A single jar that enables read/write of csv and parquet.
Depend on these maven coordinates:
[com.techascent/tmd-parquet "1.000-beta-39"]
Then, for small datasets:
(require '[tech.v3.dataset :as ds])
(require '[tech.v3.libs.parquet :as parquet])
(-> (ds/->>dataset {:x (concat (repeat 3 "a") (repeat 3 "b"))
:y (range 6)
:z (repeatedly 6 rand)})
(parquet/ds->parquet "little.parquet"))
And for bigger datasets (streaming a batch at a time):
(require '[tech.v3.dataset :as ds])
(require '[tech.v3.dataset.io.csv :as ds-csv])
(require '[tech.v3.libs.parquet :as parquet])
(require '[tech.v3.io :as io])
(->> (io/gzip-input-stream "https://github.com/techascent/tech.ml.dataset/raw/master/test/data/ames-train.csv.gz")
(ds-csv/csv->dataset-seq)
(parquet/ds-seq->parquet "result.parquet"))
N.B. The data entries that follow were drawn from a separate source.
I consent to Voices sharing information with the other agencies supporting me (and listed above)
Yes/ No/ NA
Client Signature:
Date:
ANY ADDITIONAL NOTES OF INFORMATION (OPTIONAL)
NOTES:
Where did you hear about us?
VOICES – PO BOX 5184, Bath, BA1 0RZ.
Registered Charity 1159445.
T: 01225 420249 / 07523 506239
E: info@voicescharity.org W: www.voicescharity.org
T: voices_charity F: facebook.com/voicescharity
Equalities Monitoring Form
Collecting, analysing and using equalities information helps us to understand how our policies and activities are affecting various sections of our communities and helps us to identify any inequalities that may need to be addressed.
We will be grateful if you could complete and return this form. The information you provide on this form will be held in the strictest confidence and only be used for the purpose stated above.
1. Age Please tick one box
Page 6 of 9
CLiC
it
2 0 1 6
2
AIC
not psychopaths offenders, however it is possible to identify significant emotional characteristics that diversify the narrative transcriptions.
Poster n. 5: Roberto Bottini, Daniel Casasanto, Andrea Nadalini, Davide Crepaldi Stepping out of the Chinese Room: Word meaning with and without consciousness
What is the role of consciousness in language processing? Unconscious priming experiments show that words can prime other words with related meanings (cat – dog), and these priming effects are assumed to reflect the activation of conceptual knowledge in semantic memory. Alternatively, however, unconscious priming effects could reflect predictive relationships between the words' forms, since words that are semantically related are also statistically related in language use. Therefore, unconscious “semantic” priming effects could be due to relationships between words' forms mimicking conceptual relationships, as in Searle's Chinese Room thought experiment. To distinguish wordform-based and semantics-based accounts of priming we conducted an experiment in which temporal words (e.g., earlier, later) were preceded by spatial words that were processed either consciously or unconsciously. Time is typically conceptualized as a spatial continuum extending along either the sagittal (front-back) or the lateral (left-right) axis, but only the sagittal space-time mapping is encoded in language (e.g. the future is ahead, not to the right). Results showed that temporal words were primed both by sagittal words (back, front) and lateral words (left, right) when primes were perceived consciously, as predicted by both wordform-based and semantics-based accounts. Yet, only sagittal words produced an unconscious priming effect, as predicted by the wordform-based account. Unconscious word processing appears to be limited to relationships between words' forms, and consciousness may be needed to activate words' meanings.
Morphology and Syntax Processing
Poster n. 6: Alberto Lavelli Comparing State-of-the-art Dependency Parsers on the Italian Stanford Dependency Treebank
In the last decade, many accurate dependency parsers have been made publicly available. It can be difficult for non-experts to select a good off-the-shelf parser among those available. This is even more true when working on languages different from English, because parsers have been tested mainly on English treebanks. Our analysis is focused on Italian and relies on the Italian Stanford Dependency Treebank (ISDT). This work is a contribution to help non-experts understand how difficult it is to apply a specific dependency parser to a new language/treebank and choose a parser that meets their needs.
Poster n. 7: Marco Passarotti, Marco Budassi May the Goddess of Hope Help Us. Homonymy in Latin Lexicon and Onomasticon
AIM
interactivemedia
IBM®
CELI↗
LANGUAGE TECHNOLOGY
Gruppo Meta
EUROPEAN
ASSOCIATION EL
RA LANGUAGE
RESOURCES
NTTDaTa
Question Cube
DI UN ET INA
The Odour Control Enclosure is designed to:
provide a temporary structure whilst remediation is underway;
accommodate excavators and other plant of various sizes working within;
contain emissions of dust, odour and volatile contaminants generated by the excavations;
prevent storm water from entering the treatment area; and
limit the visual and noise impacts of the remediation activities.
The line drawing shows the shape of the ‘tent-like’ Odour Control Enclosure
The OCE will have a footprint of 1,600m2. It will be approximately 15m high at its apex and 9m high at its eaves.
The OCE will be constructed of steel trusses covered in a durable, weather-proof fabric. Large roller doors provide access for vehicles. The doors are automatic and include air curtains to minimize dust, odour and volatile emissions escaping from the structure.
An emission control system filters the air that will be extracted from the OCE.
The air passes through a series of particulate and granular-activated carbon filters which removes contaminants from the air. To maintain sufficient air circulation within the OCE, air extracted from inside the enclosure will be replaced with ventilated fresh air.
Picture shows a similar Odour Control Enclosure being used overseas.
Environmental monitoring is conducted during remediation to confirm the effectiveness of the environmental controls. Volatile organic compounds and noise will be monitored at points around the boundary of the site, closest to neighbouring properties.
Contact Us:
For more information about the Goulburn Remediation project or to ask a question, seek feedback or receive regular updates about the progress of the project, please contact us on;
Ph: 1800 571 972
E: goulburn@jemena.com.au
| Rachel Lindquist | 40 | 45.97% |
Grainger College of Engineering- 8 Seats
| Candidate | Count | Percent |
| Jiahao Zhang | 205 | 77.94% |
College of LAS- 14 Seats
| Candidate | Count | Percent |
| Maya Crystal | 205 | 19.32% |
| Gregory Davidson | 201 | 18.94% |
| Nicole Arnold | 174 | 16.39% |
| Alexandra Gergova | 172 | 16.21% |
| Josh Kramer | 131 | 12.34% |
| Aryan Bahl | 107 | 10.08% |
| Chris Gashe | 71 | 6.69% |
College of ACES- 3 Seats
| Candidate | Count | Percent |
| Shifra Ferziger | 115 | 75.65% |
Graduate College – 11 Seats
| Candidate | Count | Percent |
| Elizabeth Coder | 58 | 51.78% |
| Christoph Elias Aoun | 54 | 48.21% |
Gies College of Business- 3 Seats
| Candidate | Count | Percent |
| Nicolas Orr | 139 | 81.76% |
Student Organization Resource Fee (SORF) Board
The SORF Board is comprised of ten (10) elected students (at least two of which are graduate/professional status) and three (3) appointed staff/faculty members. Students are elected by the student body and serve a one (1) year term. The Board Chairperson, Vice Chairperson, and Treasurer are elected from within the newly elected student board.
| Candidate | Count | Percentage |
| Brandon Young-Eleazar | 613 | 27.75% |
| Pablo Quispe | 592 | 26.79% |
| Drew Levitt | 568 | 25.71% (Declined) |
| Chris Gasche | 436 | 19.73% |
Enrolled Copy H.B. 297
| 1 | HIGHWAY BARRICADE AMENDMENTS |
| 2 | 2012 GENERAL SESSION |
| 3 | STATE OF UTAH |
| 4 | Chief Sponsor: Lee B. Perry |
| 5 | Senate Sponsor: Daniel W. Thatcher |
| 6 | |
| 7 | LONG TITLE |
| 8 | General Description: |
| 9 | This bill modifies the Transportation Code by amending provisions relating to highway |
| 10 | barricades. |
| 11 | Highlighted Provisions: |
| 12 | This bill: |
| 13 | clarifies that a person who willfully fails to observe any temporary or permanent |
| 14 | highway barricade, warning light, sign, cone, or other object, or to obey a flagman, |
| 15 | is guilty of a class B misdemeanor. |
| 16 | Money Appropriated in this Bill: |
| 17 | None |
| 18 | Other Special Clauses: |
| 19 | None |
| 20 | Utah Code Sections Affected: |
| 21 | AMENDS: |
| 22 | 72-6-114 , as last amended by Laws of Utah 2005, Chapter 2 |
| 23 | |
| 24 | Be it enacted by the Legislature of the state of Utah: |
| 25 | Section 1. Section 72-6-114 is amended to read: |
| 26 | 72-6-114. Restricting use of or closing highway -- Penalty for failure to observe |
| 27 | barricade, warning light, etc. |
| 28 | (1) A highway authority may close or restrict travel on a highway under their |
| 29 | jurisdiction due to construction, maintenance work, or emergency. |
If Parquet read/write performance is degraded by profoundly verbose debug-level logging, be sure to disable that.
An example logback.xml
might look something like:
<configuration debug="false">
<appender name="STDOUT" class="ch.qos.logback.core.ConsoleAppender">
<!-- encoders are assigned the type
ch.qos.logback.classic.encoder.PatternLayoutEncoder by default -->
<encoder>
<pattern>%d{HH:mm:ss.SSS} [%thread] %-5level %logger{36} - %msg%n</pattern>
</encoder>
</appender>
<root level="info">
<appender-ref ref="STDOUT" />
</root>
</configuration>